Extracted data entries
------------------------------------
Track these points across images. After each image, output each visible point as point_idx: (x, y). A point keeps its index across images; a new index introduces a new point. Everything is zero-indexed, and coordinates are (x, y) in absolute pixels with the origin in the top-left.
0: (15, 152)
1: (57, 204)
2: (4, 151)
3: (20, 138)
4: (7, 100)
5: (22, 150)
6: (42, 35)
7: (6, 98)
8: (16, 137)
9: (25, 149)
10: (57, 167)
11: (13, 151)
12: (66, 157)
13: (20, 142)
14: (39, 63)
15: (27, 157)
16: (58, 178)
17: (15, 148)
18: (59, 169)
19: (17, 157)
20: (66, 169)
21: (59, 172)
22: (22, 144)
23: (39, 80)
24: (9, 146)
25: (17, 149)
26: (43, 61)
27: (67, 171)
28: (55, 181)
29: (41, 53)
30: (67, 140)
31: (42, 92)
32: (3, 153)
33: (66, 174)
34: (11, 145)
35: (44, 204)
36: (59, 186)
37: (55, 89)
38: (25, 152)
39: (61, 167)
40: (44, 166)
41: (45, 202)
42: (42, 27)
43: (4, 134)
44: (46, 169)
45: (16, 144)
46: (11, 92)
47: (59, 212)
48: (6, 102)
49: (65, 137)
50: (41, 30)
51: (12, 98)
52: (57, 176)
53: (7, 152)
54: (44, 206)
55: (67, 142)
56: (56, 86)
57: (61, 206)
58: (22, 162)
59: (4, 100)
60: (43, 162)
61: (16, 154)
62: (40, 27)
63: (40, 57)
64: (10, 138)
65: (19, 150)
------------------------------------
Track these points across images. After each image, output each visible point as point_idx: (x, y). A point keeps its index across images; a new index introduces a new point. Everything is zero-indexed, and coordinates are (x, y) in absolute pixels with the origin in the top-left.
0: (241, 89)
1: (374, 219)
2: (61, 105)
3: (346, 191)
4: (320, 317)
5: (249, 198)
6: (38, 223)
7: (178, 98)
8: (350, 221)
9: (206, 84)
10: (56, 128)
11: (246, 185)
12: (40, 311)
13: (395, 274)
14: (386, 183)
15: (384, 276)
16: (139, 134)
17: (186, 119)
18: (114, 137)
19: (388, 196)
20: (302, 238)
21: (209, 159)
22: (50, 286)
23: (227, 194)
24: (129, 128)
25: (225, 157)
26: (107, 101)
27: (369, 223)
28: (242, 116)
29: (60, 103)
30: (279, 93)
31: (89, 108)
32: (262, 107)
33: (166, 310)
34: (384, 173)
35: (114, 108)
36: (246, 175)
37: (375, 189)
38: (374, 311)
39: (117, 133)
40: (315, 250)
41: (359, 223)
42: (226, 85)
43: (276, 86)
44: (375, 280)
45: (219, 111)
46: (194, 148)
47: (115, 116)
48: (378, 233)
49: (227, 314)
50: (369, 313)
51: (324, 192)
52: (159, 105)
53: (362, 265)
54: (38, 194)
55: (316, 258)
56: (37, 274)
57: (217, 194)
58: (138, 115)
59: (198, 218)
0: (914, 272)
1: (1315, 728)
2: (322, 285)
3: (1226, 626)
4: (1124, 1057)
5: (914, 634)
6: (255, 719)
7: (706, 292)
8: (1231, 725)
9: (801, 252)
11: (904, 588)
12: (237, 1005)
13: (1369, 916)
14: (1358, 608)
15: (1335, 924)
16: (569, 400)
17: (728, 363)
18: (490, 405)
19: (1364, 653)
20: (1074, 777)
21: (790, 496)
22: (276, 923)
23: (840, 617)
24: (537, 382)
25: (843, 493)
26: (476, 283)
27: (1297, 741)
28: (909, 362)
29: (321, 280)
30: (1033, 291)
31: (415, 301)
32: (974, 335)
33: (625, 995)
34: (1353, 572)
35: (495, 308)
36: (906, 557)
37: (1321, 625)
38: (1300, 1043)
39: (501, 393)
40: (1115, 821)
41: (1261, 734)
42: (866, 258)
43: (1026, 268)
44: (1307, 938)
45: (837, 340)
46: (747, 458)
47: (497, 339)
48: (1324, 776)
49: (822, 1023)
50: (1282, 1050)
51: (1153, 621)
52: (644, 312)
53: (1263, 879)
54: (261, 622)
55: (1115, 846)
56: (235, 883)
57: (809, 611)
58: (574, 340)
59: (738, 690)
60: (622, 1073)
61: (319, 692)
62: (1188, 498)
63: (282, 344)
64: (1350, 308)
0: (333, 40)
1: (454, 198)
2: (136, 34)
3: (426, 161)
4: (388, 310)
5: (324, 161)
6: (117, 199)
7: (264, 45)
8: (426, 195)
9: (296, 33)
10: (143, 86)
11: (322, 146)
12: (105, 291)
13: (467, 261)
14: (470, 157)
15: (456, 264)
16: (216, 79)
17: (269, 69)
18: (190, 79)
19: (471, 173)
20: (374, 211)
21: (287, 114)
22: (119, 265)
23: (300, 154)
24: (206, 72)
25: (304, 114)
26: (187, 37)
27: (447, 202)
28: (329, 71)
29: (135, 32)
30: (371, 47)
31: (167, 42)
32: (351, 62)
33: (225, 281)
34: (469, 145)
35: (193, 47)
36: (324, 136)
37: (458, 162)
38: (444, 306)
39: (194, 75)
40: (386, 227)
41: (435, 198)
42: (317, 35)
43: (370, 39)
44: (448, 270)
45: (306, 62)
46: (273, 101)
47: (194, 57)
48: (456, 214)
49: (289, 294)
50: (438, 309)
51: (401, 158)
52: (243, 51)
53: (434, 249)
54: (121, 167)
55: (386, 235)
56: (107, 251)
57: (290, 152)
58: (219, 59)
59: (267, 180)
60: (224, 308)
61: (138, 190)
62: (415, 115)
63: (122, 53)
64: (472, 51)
------------------------------------
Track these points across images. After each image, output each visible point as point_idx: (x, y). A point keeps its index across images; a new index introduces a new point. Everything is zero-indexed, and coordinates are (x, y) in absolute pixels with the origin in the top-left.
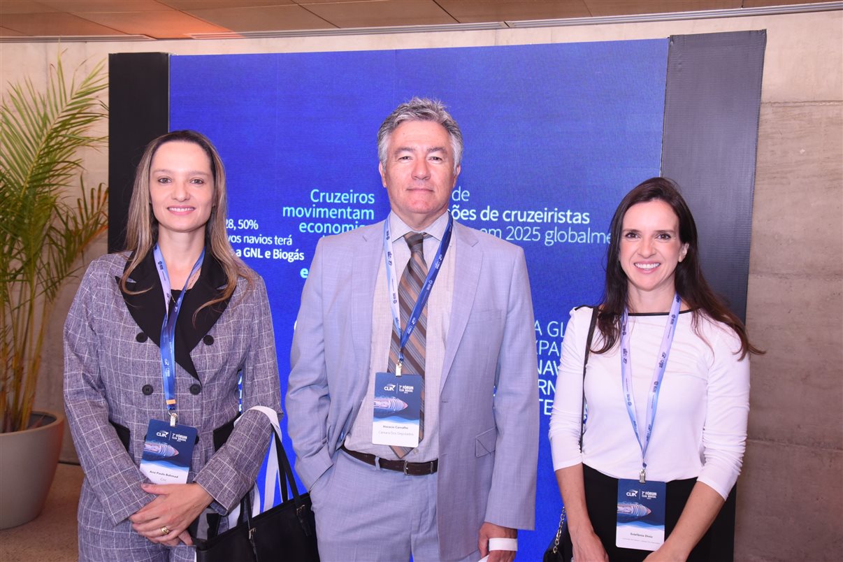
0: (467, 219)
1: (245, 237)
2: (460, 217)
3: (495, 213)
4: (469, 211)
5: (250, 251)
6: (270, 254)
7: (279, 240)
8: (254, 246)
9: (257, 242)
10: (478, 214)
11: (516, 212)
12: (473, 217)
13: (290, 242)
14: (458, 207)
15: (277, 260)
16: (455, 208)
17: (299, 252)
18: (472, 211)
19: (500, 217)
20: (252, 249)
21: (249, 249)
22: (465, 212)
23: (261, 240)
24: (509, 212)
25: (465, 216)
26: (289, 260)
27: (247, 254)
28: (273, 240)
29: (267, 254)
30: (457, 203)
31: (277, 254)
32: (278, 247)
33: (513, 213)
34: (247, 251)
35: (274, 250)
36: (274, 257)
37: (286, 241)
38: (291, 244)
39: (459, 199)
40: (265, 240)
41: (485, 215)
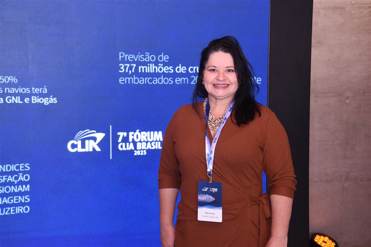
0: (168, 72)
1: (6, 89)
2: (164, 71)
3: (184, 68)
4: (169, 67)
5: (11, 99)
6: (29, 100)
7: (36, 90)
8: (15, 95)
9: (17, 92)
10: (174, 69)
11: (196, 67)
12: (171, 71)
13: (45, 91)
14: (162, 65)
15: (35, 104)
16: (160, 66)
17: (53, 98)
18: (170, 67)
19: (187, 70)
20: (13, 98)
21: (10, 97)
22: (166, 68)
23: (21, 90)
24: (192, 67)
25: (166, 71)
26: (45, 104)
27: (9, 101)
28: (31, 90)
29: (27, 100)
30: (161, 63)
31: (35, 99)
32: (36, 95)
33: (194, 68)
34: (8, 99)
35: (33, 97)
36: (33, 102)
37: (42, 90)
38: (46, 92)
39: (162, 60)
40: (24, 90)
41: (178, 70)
------------------------------------
» Aim of the task: Only those lines of the entries above that run from the line containing "32: (262, 107)" to the line containing "63: (282, 344)", both included, should be transcribed exactly.

» Problem solution:
32: (262, 107)
33: (166, 310)
34: (384, 173)
35: (114, 108)
36: (246, 175)
37: (375, 189)
38: (374, 311)
39: (117, 133)
40: (315, 250)
41: (359, 223)
42: (226, 85)
43: (276, 86)
44: (375, 280)
45: (219, 111)
46: (194, 148)
47: (115, 116)
48: (378, 233)
49: (227, 314)
50: (369, 313)
51: (324, 192)
52: (159, 105)
53: (362, 265)
54: (38, 194)
55: (316, 258)
56: (37, 274)
57: (217, 194)
58: (138, 115)
59: (198, 218)
0: (914, 272)
1: (1315, 728)
2: (322, 285)
3: (1226, 626)
4: (1124, 1057)
5: (914, 634)
6: (255, 719)
7: (706, 292)
8: (1231, 725)
9: (801, 252)
11: (904, 588)
12: (237, 1005)
13: (1369, 916)
14: (1358, 608)
15: (1335, 924)
16: (569, 400)
17: (728, 363)
18: (490, 405)
19: (1364, 653)
20: (1074, 777)
21: (790, 496)
22: (276, 923)
23: (840, 617)
24: (537, 382)
25: (843, 493)
26: (476, 283)
27: (1297, 741)
28: (909, 362)
29: (321, 280)
30: (1033, 291)
31: (415, 301)
32: (974, 335)
33: (625, 995)
34: (1353, 572)
35: (495, 308)
36: (906, 557)
37: (1321, 625)
38: (1300, 1043)
39: (501, 393)
40: (1115, 821)
41: (1261, 734)
42: (866, 258)
43: (1026, 268)
44: (1307, 938)
45: (837, 340)
46: (747, 458)
47: (497, 339)
48: (1324, 776)
49: (822, 1023)
50: (1282, 1050)
51: (1153, 621)
52: (644, 312)
53: (1263, 879)
54: (261, 622)
55: (1115, 846)
56: (235, 883)
57: (809, 611)
58: (574, 340)
59: (738, 690)
60: (622, 1073)
61: (319, 692)
62: (1188, 498)
63: (282, 344)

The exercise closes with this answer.